(Selected excerpt)

This is a list of common issues encountered with Dask-CUDA and various systems.

Wrong Device Indexing

It’s common to rely on the device indexing presented by nvidia-smi when creating workers, and that is the default in Dask-CUDA. In most cases, nvidia-smi provides a one-to-one mapping with CUDA_VISIBLE_DEVICES, but in some systems the ordering may not match. While, CUDA_VISIBLE_DEVICES indexes GPUs by their PCI Bus ID, nvidia-smi orders by fastest GPUs. Issues are commonly seen in DGX Station A100 that contains 4 A100 GPUs, plus a Display GPU, but the Display GPU may not be the last GPU according to the PCI Bus ID. To correct that and ensure the mapping according to the PCI Bus ID, it’s necessary to set the CUDA_DEVICE_ORDER=PCI_BUS_ID environment variable when starting the Python process:

$ CUDA_DEVICE_ORDER=PCI_BUS_ID dask-cuda-worker ...

For the DGX Station A100, the display GPU is commonly the fourth in the PCI Bus ID ordering, thus one needs to use GPUs 0, 1, 2 and 4 for Dask-CUDA:

>>> from dask_cuda import LocalCUDACluster
>>> cluster = LocalCUDACluster(CUDA_VISIBLE_DEVICES=[0, 1, 2, 4])

(End Selected excerpt)
(Supplied entries)

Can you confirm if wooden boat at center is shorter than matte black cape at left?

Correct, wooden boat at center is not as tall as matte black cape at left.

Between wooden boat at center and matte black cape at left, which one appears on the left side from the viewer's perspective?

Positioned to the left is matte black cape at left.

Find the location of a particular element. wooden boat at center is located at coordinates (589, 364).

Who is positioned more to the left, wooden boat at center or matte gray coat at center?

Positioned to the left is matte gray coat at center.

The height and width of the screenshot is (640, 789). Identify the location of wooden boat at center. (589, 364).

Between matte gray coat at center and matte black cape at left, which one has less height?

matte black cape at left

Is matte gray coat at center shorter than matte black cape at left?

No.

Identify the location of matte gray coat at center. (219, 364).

(End Supplied entries)

(Exercise objective):
In the Dask-CUDA troubleshooting notes above, condense the paragraph beginning "It’s common to rely on the device indexing" into a short bulleted list that keeps its main facts.

(Response box):
- Dask-CUDA uses nvidia-smi device indexing by default when creating workers.
- nvidia-smi usually maps one-to-one with CUDA_VISIBLE_DEVICES, but on some systems the ordering differs.
- CUDA_VISIBLE_DEVICES indexes GPUs by PCI Bus ID, while nvidia-smi orders them by fastest GPUs.
- The problem is common on the DGX Station A100, which has 4 A100 GPUs plus a Display GPU that may not be last by PCI Bus ID.
- To map GPUs by PCI Bus ID, set the environment variable CUDA_DEVICE_ORDER=PCI_BUS_ID when starting the Python process.